What you need to do — Please keep the images out and set down the data exactly as given.
Entries provided below:
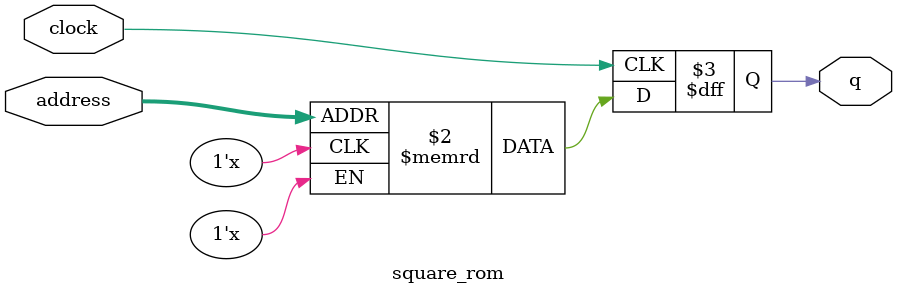
<source format=sv>
module square_rom (
	input logic clock,
	input logic [13:0] address,
	output logic [0:0] q
);

logic [0:0] memory [0:10799] /* synthesis ram_init_file = "./Modules/ROMs/square/square.mif" */;

always_ff @ (posedge clock) begin
	q <= memory[address];
end

endmodule

</source>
End of Entries provided.
Result —
<source format=sv>
module square_rom (
	input logic clock,
	input logic [13:0] address,
	output logic [0:0] q
);

logic [0:0] memory [0:10799] /* synthesis ram_init_file = "./Modules/ROMs/square/square.mif" */;

always_ff @ (posedge clock) begin
	q <= memory[address];
end

endmodule

</source>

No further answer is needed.